Here the answer must be the exact run of lines from the line holding "communication with azure</span></span>" to the end of the material below, and nothing else.

*** Begin section ***

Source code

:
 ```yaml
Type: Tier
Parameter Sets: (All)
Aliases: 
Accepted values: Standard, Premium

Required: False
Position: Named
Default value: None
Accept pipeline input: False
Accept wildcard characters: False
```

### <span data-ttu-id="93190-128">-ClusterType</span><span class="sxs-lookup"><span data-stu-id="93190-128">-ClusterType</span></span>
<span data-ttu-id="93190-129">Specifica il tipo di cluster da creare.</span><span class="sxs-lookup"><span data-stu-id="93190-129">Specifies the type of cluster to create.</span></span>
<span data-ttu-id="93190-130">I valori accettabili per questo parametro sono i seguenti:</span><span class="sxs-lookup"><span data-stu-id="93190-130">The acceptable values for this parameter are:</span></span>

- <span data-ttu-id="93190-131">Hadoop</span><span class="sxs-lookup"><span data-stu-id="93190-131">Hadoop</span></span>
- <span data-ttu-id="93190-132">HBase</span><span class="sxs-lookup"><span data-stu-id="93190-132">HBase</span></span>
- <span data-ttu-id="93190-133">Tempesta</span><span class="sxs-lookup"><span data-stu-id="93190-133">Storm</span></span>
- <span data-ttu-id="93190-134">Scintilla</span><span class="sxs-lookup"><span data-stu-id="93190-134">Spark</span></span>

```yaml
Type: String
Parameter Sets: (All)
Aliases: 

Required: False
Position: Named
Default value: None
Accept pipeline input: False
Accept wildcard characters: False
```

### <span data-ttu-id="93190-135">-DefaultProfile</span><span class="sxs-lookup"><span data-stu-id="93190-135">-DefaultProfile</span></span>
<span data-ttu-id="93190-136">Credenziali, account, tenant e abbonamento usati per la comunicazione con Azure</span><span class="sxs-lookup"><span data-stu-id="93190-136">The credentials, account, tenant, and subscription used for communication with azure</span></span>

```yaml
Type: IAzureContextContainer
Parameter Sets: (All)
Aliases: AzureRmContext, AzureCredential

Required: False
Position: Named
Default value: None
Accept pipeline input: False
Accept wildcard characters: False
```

*** End section ***

#### SOLUTION:
<span data-ttu-id="93190-136">Credenziali, account, tenant e abbonamento usati per la comunicazione con Azure</span><span class="sxs-lookup"><span data-stu-id="93190-136">The credentials, account, tenant, and subscription used for communication with azure</span></span>

```yaml
Type: IAzureContextContainer
Parameter Sets: (All)
Aliases: AzureRmContext, AzureCredential

Required: False
Position: Named
Default value: None
Accept pipeline input: False
Accept wildcard characters: False
```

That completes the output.